From: Henry Gregor (henrygregor@yahoo.com)
Thu Nov 11 16:22:32 2004


Oh, not at all. I've very proud, in fact, that America won the Cold War, a topic all too many of our fellow citizens gagged on when it came up at the time of Reagan's death. I'm also tolerant of the realpolitk that sometimes requires any of our governments to deal with terrible tyrants at times, which far too many of our citizens criticize various administrations for having done...our dance with Stalin, undertaken to win WWII comes to mind, though it of course brought on the cold war. I'm proud of the great civil rights act of the '60's...hey, I stood on some lines expressing what I thought were productive viewpoints...but I also recall it was a Republican Senator - Ev Dirkson - who got enough Republican votes in line to allow a Democratic administration to get that bill passed...and it surely would have failed had the Democratic prez had to depend on Democratic congressional votes. I recall it was Richard Nixon who accommodated, against his native instincts I suppose, to efforts by the opposition party and went along with an Endagered Species bill. Politics is full of saints and sinners of all persuasions. It was a Clinton dealing with a Republicam House majority that allowed him to achieve what, IMHO, he hasn't gotten enough credit for.

So...what I don't think is a productive political process is exactly the example I cited of Nancy Pelosi. I don't think its appropriate for the political party leaders of either side to give a "dead on arrival" advance response to the proposals of whichever party is in executive or congressional control at any moment in time. I think Ms. Pelosi has her head in the sand if she thinks that attitude is going to help maintian a vibrant opposition party. I think its especially unconcionable to rant, as JK did, that he'll make no changes, appoint a bipartisan committee, blah, blah, when by intellect and senatorial experience one knows he's aware of the Moynihan/Kerry report, when he knows the demographics of our society are putting more and more older recipients onto the receiving end of SS, and fewer young workers putting contributions into the funds that sustain the program.

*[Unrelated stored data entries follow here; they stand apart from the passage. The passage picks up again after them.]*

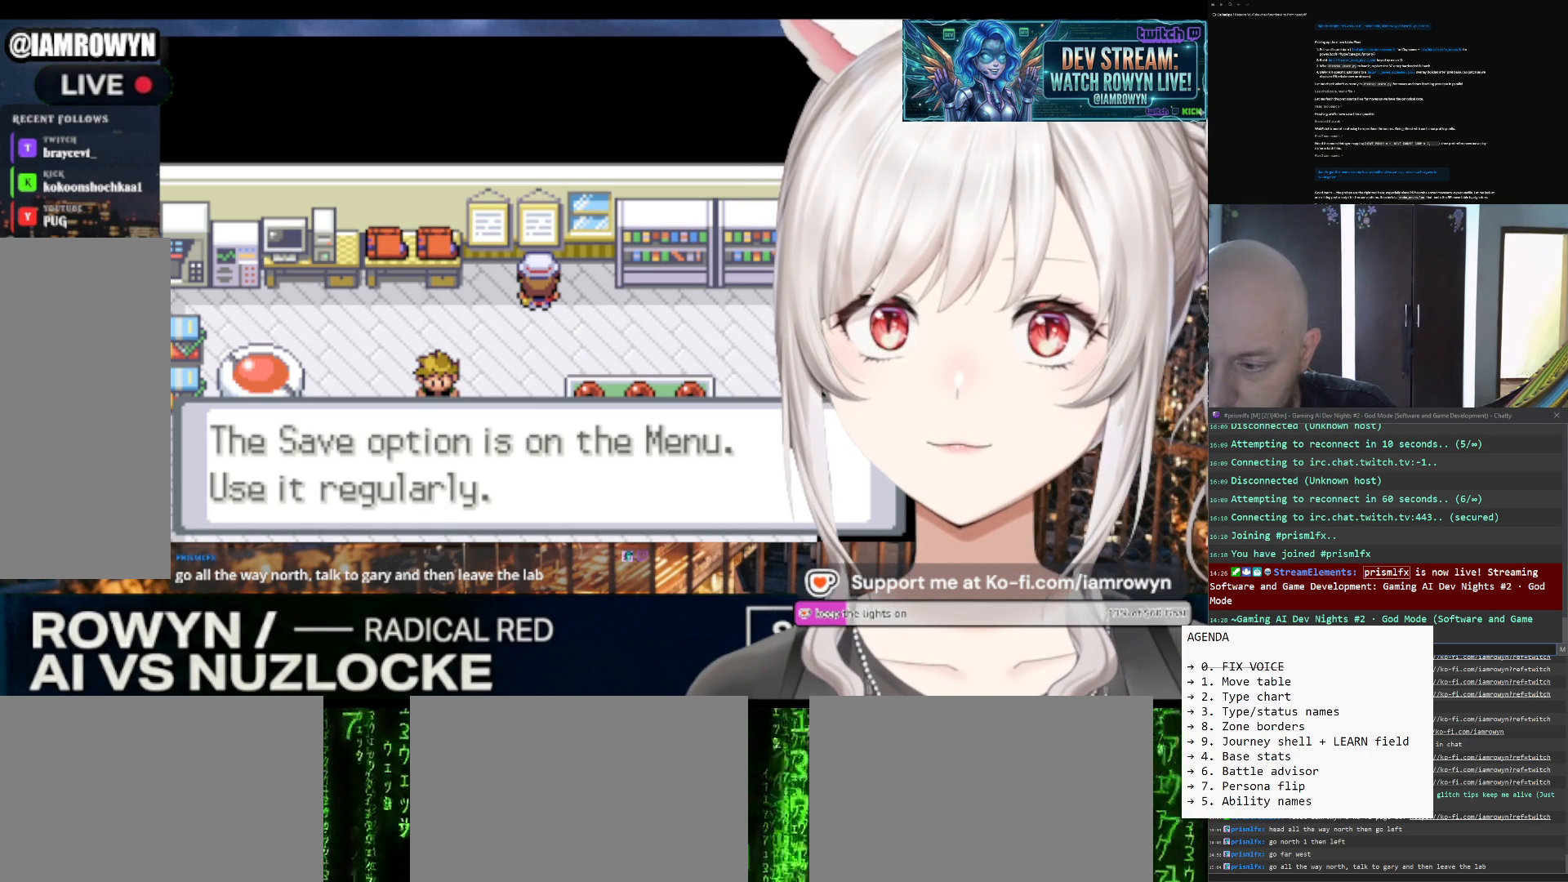
{"buttons": ["A"], "events": []}
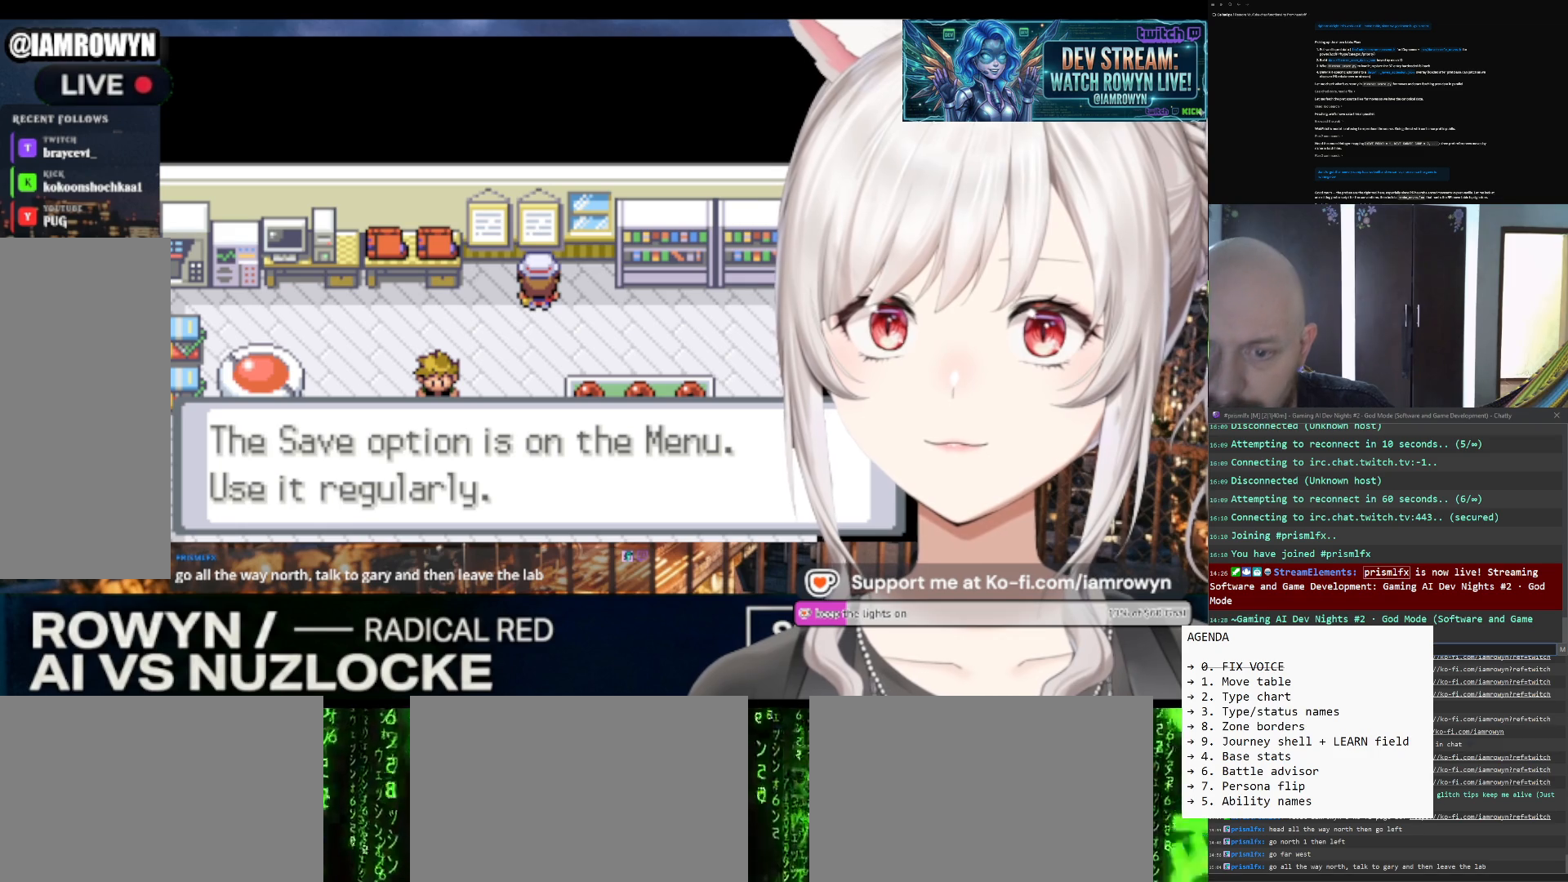
{"buttons": ["A"], "events": []}
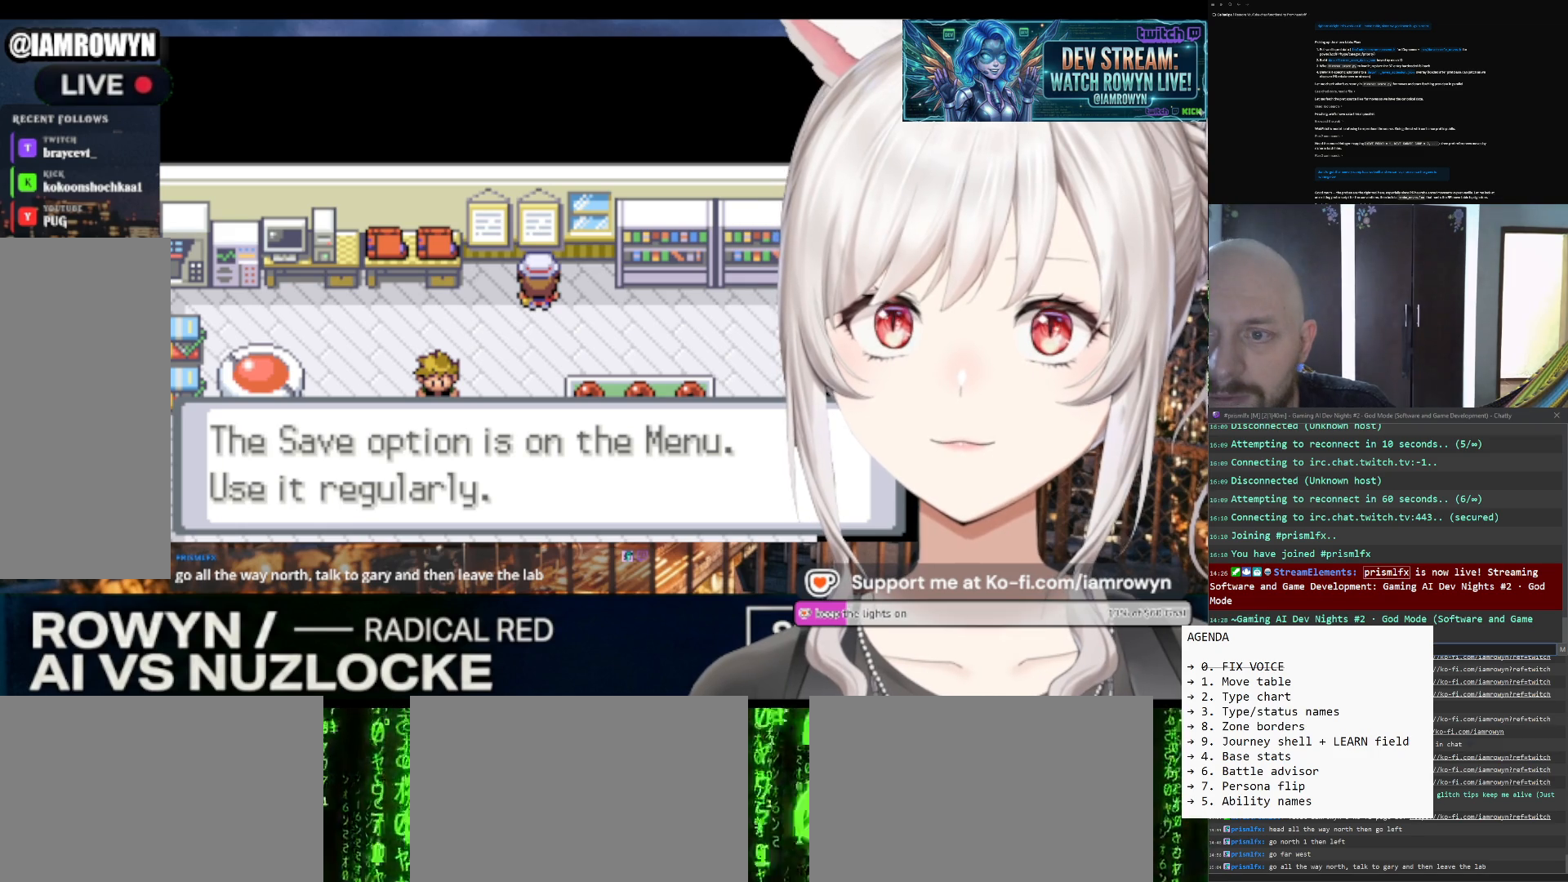
{"buttons": ["A"], "events": []}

Perhaps some think that is a productive process. I don't, and I think a lot of voters felt so, and one can read the Nov 6 th NYTimes oped to appreciate that the simplistic "it was the evangelicals" doesn't explain the election results. If our Democratic party can't examine some of it methods and content, then our political process will indeed suffer. Our system works best with two strong parties. Yes, it can get messy, and that's fine. But if an obdurate unwillingness un the part of anyone leads to a steadfast refusal to examine what works and what doesn't, the system's potential is diminished.An extremist rigidy of intellect on either side of the political divide serves the country poorly. And yes, this is a great country. It is the one to which many millions folks aspire, and for reasons often unappreciated by many of us who are privileged to be citizens.

H

DoctorJoe@aol.com wrote:

In a message dated 11/11/04 09:20:39, henrygregor@yahoo.com writes:

We need more than one regime change, in more than one party, if we're going to have some chance of productive political process, IMHO.

Hmmmmm, so you don't think the change the "New Deal" and then the "New Frontier" and then the "Great Society" and then "Reaganomics" and "Mr. Gorbi, knock down that wall!" and then "The Clinton White House" and then "W" constitutes a productive political process??? Geeze!

Maybe you just have to stand back and watch the pendulum (and calculate it's period, as opposed to worrying about periods in the office all the time) and realize the political process in the U.S. of A is what makes all this run in the first place.

Joe P.

Or not . . . . Just worry about the other periods and wait until someone WITH those types of periods runs in 2008 (remember her? Mizz Healthcare?).